> [Passage to read]
======
I love crochet, but nothing is as beautiful as knitting. I knew my mom knew how, but she hadn't knitted in so long, she could hardly remember, so I searched online and came across http://www.knittinghelp.com/. I learned how to cast on, knit, and purl, and found a free pattern for a weird monster stuffed animal at Joann's (aka Project 0), which I have yet to finish.

Since then, I've learned papertole and started a needlepoint project (also unfinished), but most recently I've gone back to knitting. I've collected all of the free patterns from Meijer, Joann's, and Michael's, as well as borrowed a book from the library and found MANY patterns online. I have a knitting book that I absolutely love, and would probably learn something from if I would actually READ it (I love reading and have SO many other things to read!), but you don't get mediocre at things by reading about them and practicing them!
======
> [Problem 1] In the listing, reproduce word for word the lines from the one containing "and lead within the church." up to and including the one containing "women within the church.".
The knitting post has no connection to the listing that comes after it.

(Stored data entries)
======
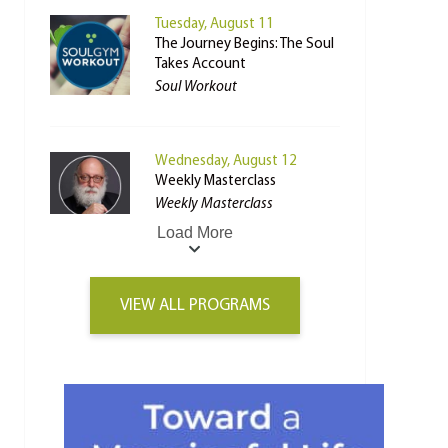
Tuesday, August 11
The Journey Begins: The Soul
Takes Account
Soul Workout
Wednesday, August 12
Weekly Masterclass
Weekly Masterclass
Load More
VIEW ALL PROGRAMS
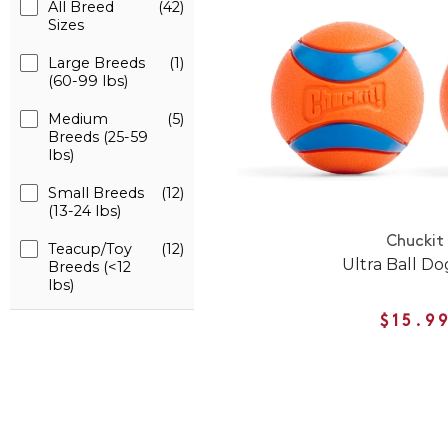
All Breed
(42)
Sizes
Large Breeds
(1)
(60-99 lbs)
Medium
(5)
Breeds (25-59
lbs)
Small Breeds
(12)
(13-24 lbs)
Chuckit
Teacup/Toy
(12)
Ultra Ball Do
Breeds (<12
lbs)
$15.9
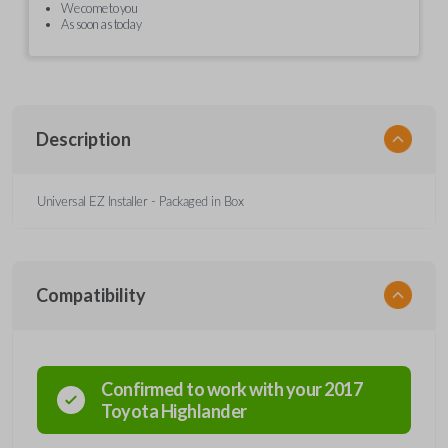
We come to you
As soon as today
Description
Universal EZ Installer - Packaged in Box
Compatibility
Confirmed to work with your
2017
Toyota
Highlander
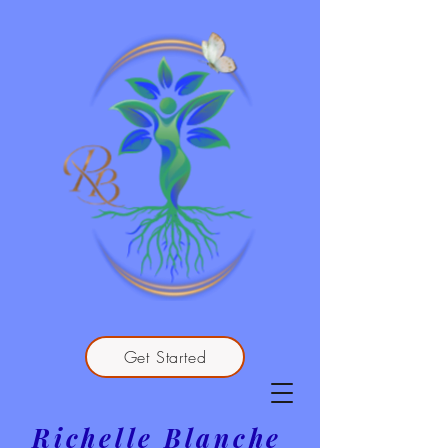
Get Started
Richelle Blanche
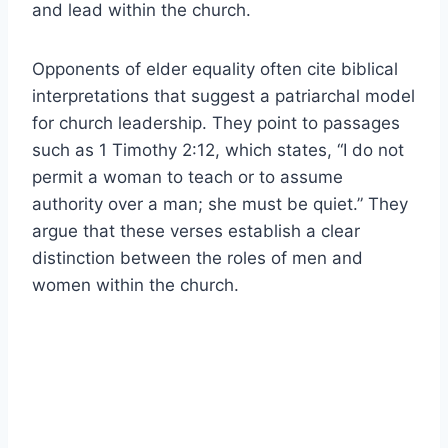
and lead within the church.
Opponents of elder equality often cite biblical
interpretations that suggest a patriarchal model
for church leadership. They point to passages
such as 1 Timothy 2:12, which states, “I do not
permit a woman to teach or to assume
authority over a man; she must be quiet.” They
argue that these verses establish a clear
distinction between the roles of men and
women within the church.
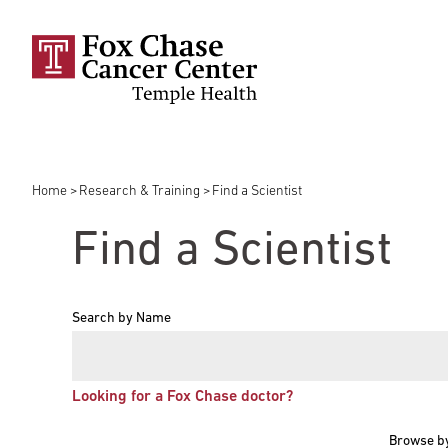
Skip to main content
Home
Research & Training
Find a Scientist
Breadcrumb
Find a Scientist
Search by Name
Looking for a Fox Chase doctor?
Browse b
======
> [Problem 2] Transcribe the knitting post word for word from "Since then, I've" up to and including "and practicing them!".

> [Task result 1]
and lead within the church.
Opponents of elder equality often cite biblical
interpretations that suggest a patriarchal model
for church leadership. They point to passages
such as 1 Timothy 2:12, which states, “I do not
permit a woman to teach or to assume
authority over a man; she must be quiet.” They
argue that these verses establish a clear
distinction between the roles of men and
women within the church.

> [Task result 2]
Since then, I've learned papertole and started a needlepoint project (also unfinished), but most recently I've gone back to knitting. I've collected all of the free patterns from Meijer, Joann's, and Michael's, as well as borrowed a book from the library and found MANY patterns online. I have a knitting book that I absolutely love, and would probably learn something from if I would actually READ it (I love reading and have SO many other things to read!), but you don't get mediocre at things by reading about them and practicing them!